ACTIVITY. According to the court opinion, what is the address of the property whose foreclosure sale is at issue?

DOCUMENT TEXT.
******

United States District Court, D. Massachusetts

September 28, 2018

PATRICIA A. SMITH, Plaintiff,
v.
DEUTSCHE BANK NATIONAL TRUST COMPANY, as Trustee for Soundview Home Loan Trust 2005-OPT4, Asset-Backed Certificates, Series 2005 OPT4; OPTION ONE MORTGAGE CORPORATION; SUSAN W. CODY; and KORDE & ASSOCIATES, P.C., Defendants.

          OPINION AND ORDER

          GEORGE A. O'TOOLE, JR. UNITED STATES DISTRICT JUDGE

         The plaintiff, Patricia Smith, proceeding pro se, filed this lawsuit against Deutsche Bank National Trust Company, as Trustee for Soundview Home Loan Trust 2005-OPT4, Asset-Backed Certificates, Series 2005 OPT4; Option One Mortgage Corporation;[1] Susan W. Cody; and Korde & Associates, P.C., asserting common-law claims of trespass on the case, trover, action of covenant, and intentional infliction of emotional distress, and also seeking declaratory and equitable relief in connection with the foreclosure sale of her property at 435 Foundry St., North Easton, Massachusetts (“the Property”), following the close of her chapter 7 bankruptcy proceedings. The complaint was filed in state court and timely removed by the defendants.

         There are two related motions currently pending before the Court. The motion to dismiss filed by Susan Cody and Korde & Associates (“attorney defendants”), who represented Deutsche Bank in the foreclosure proceedings, argues that the complaint's single allegation against them fails to state a plausible claim for relief. The motion for remand filed by the plaintiff argues that the attorney defendants' Massachusetts citizenship prevents this Court from exercising diversity jurisdiction. See 28 U.S.C. § 1332. Deutsche Bank counters, in its opposition to remand, that diversity is not defeated because the non-diverse attorney defendants were fraudulently joined.[2] A finding of fraudulent joinder is an implicit finding that the plaintiff has failed to state a cause of action against a fraudulently joined defendant. Polyplastics, Inc. v. Transconex, Inc., 713 F.2d 875, 877 (1st Cir. 1983).

******

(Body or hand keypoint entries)
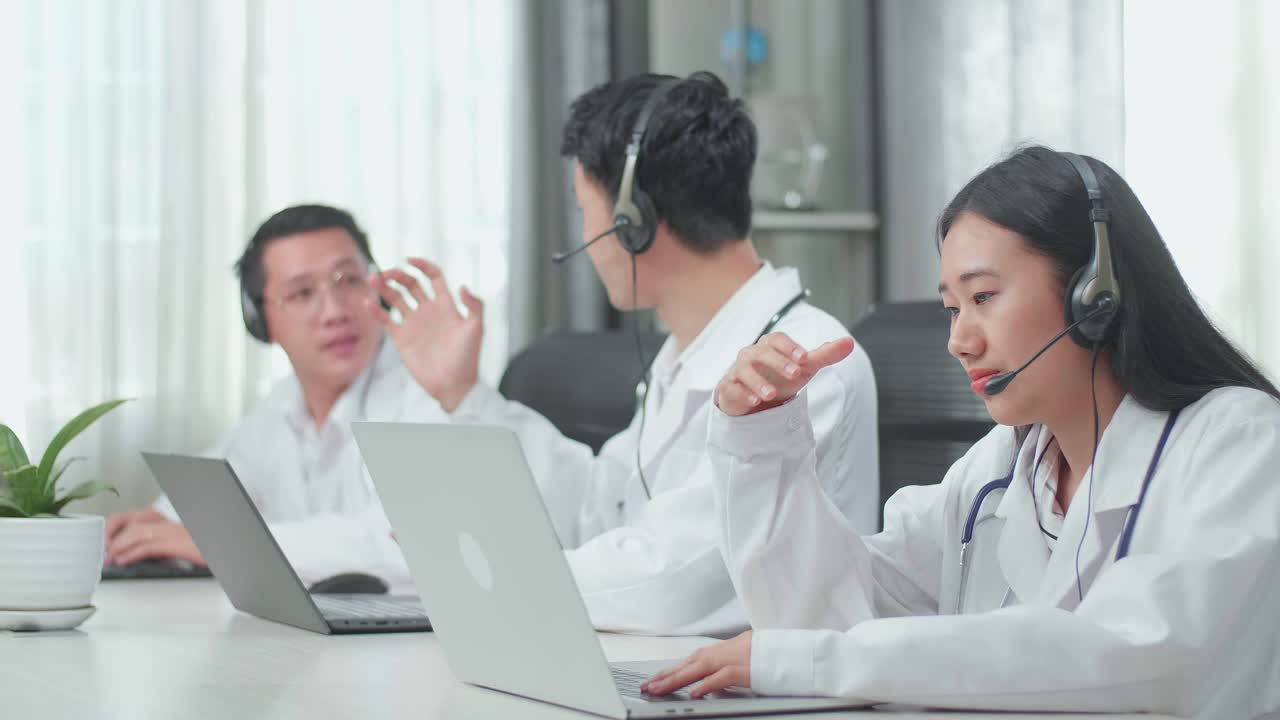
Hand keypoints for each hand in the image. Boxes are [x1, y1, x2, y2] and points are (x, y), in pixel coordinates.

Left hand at [104, 515, 204, 566]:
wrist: (231, 550)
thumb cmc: (209, 550)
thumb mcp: (183, 546)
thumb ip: (164, 546)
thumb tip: (142, 556)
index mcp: (171, 520)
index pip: (136, 516)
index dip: (117, 527)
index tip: (106, 541)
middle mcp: (171, 522)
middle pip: (132, 519)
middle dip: (112, 533)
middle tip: (103, 549)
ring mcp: (175, 531)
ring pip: (137, 532)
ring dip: (118, 545)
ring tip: (109, 557)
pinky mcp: (178, 544)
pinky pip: (149, 546)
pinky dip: (132, 553)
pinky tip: (124, 561)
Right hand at [369, 258, 483, 412]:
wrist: (454, 385)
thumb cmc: (468, 358)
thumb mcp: (476, 329)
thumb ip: (475, 305)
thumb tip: (462, 286)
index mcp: (446, 305)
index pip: (433, 277)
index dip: (422, 265)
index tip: (409, 259)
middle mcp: (428, 311)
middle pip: (411, 284)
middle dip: (398, 275)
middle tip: (385, 273)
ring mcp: (414, 324)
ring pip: (396, 299)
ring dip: (384, 287)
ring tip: (372, 279)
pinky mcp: (402, 338)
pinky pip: (386, 320)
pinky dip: (376, 311)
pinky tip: (367, 302)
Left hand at [642, 631, 752, 697]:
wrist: (780, 650)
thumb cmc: (759, 654)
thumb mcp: (733, 659)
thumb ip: (717, 669)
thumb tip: (704, 682)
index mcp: (715, 653)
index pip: (685, 663)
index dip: (667, 672)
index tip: (651, 680)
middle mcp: (717, 655)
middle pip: (686, 666)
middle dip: (664, 677)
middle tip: (647, 686)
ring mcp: (728, 661)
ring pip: (696, 670)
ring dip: (676, 680)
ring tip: (660, 689)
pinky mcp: (741, 670)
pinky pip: (719, 679)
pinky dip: (705, 685)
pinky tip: (693, 693)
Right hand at [716, 334, 855, 416]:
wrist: (757, 397)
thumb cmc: (781, 377)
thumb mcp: (804, 367)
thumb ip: (825, 354)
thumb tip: (849, 342)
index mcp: (769, 345)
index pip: (777, 340)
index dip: (790, 347)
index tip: (804, 357)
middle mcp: (751, 354)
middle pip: (761, 353)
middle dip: (778, 363)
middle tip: (795, 374)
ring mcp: (738, 371)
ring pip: (744, 371)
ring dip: (758, 382)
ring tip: (771, 395)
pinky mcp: (729, 388)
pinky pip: (732, 388)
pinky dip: (742, 394)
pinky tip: (753, 402)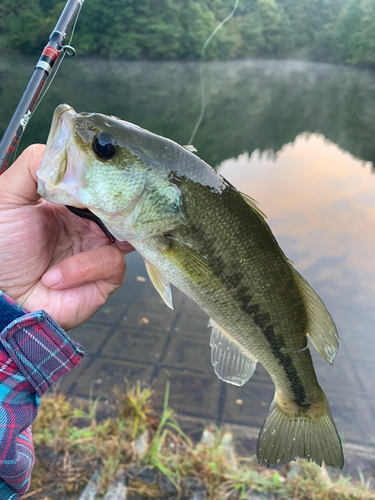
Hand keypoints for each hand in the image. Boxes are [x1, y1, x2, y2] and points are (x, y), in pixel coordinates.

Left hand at [0, 144, 133, 329]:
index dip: (106, 177)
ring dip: (100, 238)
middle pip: (122, 207)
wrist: (2, 297)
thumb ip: (33, 166)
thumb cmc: (1, 249)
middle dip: (117, 204)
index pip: (100, 184)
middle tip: (102, 203)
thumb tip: (66, 145)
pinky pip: (112, 263)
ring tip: (67, 246)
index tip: (108, 168)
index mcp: (71, 205)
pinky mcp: (106, 277)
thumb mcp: (7, 197)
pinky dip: (84, 268)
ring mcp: (100, 250)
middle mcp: (90, 226)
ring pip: (127, 232)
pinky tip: (56, 275)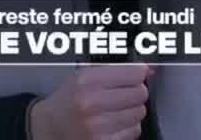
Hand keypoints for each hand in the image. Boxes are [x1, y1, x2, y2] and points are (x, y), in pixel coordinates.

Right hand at [29, 64, 151, 139]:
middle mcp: (91, 103)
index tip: (136, 76)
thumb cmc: (70, 99)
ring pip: (139, 113)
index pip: (134, 73)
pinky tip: (114, 124)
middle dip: (136, 93)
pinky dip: (128, 127)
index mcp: (87, 81)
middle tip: (124, 95)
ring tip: (117, 110)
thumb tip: (150, 69)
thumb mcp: (87, 75)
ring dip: (133, 111)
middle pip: (140, 94)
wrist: (49, 127)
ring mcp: (97, 126)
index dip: (138, 74)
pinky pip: (134, 131)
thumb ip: (118, 69)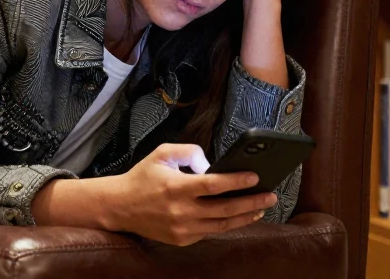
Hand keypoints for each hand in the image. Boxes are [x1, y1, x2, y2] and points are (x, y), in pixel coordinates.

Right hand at [100, 143, 276, 246]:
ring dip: (245, 216)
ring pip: (222, 225)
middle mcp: (181, 211)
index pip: (214, 185)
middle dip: (252, 201)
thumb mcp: (161, 153)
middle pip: (225, 208)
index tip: (255, 176)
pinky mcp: (181, 239)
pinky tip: (237, 216)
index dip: (237, 180)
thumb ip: (189, 151)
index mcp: (176, 187)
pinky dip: (226, 223)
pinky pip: (210, 232)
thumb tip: (212, 165)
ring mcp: (182, 228)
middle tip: (270, 195)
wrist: (120, 206)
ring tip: (261, 208)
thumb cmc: (142, 177)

******

COMPLETED EXERCISE. 435 Foundry St., North Easton, Massachusetts